--- start of RECORDS SUPPLIED ---

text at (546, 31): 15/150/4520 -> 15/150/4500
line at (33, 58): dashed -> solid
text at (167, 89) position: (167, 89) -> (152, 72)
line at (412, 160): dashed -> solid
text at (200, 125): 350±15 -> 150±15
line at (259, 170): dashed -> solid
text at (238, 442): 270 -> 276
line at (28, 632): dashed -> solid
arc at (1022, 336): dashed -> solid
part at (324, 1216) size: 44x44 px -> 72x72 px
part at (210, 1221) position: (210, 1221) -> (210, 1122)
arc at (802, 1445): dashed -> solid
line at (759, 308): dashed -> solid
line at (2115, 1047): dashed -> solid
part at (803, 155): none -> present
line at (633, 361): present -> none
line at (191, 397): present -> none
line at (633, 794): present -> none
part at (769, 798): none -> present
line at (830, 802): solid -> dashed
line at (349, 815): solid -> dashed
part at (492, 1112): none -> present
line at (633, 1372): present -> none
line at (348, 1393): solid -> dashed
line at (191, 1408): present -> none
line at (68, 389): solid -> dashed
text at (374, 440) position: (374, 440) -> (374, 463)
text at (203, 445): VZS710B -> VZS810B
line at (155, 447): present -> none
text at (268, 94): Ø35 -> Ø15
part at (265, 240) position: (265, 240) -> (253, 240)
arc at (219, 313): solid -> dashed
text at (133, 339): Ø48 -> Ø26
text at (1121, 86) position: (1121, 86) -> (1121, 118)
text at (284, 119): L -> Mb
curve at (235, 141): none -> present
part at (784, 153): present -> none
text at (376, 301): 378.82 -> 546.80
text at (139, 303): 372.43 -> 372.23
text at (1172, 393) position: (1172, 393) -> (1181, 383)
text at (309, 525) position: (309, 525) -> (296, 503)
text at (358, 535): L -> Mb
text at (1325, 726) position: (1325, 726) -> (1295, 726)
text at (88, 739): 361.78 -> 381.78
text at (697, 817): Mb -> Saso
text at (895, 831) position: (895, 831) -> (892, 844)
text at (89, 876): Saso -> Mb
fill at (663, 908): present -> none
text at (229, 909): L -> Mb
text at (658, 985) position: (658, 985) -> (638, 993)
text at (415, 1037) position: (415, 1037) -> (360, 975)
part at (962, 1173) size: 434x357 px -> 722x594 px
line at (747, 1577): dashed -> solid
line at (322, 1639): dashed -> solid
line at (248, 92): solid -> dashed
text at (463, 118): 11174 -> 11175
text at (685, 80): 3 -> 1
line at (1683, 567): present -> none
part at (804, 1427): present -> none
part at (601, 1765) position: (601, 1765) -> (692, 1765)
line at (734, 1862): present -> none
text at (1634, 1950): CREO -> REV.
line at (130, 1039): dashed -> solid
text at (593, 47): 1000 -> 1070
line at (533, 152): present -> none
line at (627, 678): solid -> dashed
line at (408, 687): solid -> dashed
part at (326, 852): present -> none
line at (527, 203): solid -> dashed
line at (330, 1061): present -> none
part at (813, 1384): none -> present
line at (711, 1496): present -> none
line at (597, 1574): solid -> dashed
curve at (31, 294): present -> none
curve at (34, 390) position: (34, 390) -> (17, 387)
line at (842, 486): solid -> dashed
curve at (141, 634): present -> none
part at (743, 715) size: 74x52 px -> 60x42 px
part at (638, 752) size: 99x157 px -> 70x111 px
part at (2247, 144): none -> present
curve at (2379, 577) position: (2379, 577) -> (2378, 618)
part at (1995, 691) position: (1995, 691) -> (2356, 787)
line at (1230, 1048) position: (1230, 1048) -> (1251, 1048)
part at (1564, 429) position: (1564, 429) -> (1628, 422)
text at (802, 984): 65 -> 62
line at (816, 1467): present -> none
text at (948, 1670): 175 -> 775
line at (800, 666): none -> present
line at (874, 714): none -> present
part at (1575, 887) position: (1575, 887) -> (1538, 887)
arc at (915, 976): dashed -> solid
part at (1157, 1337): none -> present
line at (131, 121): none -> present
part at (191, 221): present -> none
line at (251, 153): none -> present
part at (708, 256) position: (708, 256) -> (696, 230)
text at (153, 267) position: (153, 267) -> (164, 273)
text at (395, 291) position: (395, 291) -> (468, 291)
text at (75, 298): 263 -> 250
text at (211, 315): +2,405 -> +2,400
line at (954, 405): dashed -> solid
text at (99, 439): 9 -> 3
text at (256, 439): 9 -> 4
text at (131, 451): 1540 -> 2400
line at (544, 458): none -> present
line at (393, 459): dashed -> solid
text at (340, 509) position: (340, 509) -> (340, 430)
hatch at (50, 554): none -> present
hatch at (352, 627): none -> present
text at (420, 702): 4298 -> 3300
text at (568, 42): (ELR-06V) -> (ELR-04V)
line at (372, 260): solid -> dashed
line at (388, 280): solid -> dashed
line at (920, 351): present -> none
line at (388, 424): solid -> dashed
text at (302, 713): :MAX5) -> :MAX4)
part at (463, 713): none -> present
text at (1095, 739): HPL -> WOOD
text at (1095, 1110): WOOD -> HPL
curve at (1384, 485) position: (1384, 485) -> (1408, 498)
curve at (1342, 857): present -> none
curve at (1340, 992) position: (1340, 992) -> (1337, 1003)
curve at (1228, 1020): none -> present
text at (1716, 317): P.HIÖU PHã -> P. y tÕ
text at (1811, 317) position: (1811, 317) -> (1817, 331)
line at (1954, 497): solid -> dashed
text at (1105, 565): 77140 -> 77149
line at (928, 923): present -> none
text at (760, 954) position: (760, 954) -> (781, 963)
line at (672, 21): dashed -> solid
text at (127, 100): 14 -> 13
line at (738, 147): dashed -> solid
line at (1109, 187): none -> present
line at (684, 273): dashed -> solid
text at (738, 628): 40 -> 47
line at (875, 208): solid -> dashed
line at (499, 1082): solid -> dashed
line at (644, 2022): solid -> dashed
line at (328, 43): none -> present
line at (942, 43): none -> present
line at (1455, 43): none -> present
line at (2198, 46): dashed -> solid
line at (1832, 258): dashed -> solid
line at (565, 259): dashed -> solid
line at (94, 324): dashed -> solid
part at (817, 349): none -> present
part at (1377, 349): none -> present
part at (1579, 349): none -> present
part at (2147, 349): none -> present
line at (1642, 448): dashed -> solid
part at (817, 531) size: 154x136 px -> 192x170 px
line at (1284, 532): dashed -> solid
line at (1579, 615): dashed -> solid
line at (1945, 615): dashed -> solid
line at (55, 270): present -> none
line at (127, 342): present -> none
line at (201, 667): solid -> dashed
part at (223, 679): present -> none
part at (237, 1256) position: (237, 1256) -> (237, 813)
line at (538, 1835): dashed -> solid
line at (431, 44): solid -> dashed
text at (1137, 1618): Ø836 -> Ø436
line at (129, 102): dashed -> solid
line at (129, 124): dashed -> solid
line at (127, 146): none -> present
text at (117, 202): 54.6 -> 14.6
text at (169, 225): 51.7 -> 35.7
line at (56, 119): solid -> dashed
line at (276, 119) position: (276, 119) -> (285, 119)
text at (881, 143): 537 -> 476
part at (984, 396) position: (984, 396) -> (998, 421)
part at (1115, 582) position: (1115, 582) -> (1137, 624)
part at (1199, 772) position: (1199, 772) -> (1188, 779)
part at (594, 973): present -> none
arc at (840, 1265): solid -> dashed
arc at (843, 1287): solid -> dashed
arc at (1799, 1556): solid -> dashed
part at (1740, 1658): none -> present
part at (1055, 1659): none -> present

--- end of RECORDS SUPPLIED ---

▶ WHAT THE TASK REQUIRES: Gather every line of the material above that contains the string "Saso", copying each line in full; a match must have the same uppercase and lowercase letters.

▶ COMPLETED EXERCISE:
text at (697, 817): Mb -> Saso
text at (89, 876): Saso -> Mb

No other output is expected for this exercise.